Bruxism. Bruxism is a common manifestation that starts early in life and sometimes persists throughout a person's life.24 Initially bruxism eliminates some of the secondary and tertiary grooves and fissures found in newly erupted teeth. Over time, however, bruxism can lead to overloading the supporting tissue and its subsequent breakdown. In young children, "transitory" bruxism is not uncommon.24 In the preschool age child, bruxism rarely requires any active treatment. For active treatment a "Mouth Guard" type appliance may be used. The nature of the appliance will depend on individual needs. The appliance may not break the habit but rather protects the teeth. It redirects the child and thereby disrupts this self stimulation activity.24
Area | Condition |
---|---|
Palate | "Stair palate" with "v" shaped high vault
Soft palate insufficiency |
Oral opening | Angle of the mouth pulled down (result of hypotonic musculature)

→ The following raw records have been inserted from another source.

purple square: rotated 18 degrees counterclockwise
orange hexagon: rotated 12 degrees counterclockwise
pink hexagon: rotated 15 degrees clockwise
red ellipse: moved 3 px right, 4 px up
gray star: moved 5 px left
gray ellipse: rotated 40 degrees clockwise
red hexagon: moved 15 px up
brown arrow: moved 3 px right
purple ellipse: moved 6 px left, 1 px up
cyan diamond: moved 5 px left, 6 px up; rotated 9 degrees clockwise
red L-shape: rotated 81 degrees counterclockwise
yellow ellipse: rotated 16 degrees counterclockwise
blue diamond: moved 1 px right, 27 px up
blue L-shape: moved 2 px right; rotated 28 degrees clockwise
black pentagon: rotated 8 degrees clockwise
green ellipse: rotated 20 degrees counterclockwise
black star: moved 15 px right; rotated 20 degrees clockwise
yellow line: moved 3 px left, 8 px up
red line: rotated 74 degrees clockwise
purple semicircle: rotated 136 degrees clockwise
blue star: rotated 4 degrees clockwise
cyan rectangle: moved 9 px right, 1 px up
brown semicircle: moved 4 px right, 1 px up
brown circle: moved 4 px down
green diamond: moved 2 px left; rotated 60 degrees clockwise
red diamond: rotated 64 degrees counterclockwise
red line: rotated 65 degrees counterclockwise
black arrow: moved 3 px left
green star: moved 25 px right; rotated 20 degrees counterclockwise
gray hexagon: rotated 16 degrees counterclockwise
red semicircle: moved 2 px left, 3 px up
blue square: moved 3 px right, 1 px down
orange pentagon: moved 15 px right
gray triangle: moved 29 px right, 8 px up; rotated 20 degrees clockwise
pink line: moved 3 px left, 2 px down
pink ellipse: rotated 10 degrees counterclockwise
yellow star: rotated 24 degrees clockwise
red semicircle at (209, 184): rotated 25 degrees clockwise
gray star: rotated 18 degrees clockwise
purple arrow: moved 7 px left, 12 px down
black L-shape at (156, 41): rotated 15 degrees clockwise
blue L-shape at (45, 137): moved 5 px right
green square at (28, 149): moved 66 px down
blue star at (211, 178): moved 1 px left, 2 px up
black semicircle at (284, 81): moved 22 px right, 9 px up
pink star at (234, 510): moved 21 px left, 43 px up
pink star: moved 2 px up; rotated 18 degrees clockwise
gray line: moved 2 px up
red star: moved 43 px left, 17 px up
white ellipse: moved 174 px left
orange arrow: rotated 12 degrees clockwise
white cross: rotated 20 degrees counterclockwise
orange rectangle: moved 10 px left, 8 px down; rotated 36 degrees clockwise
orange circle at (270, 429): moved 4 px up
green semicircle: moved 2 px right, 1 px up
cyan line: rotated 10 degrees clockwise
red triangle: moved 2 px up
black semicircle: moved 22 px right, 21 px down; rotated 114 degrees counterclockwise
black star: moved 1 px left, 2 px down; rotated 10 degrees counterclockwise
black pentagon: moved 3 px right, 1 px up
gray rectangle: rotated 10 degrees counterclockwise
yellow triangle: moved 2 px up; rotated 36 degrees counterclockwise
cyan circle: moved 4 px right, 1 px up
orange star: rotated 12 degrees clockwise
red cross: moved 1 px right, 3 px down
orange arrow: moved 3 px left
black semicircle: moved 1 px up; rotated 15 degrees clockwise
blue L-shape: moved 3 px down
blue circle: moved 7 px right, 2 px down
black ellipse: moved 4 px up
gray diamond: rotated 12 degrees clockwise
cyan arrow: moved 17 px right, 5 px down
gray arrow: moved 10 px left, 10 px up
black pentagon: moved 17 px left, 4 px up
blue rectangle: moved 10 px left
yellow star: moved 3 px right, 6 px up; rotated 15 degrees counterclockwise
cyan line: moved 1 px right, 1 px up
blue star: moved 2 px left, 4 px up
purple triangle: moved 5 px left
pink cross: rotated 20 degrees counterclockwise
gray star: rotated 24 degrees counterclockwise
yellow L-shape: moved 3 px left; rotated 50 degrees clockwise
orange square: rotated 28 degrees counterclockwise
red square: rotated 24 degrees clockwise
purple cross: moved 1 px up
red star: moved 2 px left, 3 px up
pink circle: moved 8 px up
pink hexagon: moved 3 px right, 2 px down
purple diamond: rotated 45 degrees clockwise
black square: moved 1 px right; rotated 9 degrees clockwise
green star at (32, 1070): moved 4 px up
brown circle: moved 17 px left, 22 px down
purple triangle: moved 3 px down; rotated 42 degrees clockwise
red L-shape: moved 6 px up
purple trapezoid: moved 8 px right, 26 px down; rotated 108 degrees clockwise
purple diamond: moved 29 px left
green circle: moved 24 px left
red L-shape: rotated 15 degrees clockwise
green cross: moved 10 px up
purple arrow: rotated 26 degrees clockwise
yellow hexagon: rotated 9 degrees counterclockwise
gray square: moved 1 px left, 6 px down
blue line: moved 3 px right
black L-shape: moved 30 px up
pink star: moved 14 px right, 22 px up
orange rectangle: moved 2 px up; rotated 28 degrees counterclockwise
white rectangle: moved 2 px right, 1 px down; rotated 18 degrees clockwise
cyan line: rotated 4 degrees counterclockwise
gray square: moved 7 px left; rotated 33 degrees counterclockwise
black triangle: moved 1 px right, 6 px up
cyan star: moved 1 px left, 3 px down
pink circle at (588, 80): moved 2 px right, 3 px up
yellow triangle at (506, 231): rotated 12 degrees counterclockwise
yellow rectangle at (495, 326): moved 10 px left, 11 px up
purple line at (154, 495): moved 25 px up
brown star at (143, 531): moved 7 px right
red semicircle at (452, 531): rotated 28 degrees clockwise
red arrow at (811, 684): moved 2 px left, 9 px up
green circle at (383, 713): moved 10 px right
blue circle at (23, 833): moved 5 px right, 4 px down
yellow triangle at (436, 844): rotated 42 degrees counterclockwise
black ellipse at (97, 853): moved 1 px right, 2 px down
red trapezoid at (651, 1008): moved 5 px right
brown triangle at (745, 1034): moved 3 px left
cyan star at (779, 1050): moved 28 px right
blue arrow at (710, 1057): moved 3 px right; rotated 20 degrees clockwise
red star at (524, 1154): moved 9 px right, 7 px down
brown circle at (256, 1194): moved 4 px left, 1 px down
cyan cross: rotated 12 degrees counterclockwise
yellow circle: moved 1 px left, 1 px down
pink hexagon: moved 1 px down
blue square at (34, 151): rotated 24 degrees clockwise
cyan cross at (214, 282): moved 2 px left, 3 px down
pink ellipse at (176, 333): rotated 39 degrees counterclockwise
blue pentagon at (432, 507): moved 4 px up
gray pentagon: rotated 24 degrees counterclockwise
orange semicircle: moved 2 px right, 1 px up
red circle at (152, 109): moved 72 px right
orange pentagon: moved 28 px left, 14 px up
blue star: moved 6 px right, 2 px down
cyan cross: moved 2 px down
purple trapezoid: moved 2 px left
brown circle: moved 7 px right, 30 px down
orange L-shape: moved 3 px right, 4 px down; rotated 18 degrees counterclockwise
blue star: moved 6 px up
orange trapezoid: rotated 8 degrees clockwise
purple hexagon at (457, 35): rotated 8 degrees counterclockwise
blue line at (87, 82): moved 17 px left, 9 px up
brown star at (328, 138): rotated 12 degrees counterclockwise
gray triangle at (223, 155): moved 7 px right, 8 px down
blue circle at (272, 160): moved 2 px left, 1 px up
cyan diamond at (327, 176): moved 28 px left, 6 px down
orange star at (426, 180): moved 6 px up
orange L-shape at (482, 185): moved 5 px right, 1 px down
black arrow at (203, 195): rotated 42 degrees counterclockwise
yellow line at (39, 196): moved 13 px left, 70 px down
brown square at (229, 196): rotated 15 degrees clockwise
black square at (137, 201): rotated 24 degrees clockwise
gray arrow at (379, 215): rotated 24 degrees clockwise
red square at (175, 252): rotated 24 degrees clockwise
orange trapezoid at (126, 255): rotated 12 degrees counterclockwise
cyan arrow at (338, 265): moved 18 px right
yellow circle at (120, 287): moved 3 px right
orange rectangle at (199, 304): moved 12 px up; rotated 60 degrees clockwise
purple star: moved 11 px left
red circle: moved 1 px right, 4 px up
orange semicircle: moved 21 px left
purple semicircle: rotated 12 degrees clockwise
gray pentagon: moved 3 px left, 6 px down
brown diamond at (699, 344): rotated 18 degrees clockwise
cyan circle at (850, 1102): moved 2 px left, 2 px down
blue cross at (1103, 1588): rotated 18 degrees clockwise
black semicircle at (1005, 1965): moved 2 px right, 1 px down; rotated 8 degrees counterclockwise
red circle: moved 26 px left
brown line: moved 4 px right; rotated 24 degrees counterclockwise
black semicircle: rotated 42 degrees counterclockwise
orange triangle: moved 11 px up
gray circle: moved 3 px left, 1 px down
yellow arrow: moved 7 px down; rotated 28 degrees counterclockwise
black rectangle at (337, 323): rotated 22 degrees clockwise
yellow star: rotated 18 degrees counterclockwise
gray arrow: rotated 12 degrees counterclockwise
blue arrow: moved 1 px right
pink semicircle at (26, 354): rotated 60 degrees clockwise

Lower lip everted (result of hypotonic musculature) Mouth breathing with drooling Chapped lower lip Angular cheilitis |
Tongue | Scalloped, fissured
Protrusion and tongue thrusting (result of hypotonic musculature) Macroglossia (result of small oral cavity) Desiccated tongue(result of mouth breathing) |
Dental | Microdontia
Hypodontia Partial anodontia Supernumerary teeth Spacing Taurodontism Crown variants Agenesis Hypoplasia and hypocalcification Reduced risk of dental caries Delayed eruption |
Periodontal | Increased risk of periodontal disease |
Occlusion | Malalignment
Frequent malocclusions Frequent temporomandibular joint dysfunction Platybsia Bruxism |
SUMMARY AND CONCLUSIONS
Deinstitutionalization of Down syndrome in the United States with increasing number of community dwelling the number of these patients has markedly increased in office practices. This paper reviews systemic anomalies (cardiovascular, hematopoietic, musculoskeletal, nervous) and oral anomalies (palate, oral opening, tongue, dental, periodontal and occlusion) and its' manifestations in Down syndrome with clinical recommendations. Each individual may carry only limited anomalies which vary in its degree of severity and with age. This paper describes the anomalies that may require medical consultation, while, at the same time emphasizing that these patients are routinely manageable in an office practice.
My sincere thanks to Lester Steinholtz, DDS, Carol Notowitz, MLS, my husband Sharad Desai, BDS, and most of all to my 15-year-old son "Sujeet" with Down syndrome whose extraordinary achievements speak for the truth of "Myth of uniformity in Down syndrome" and without whom this paper would not have been initiated.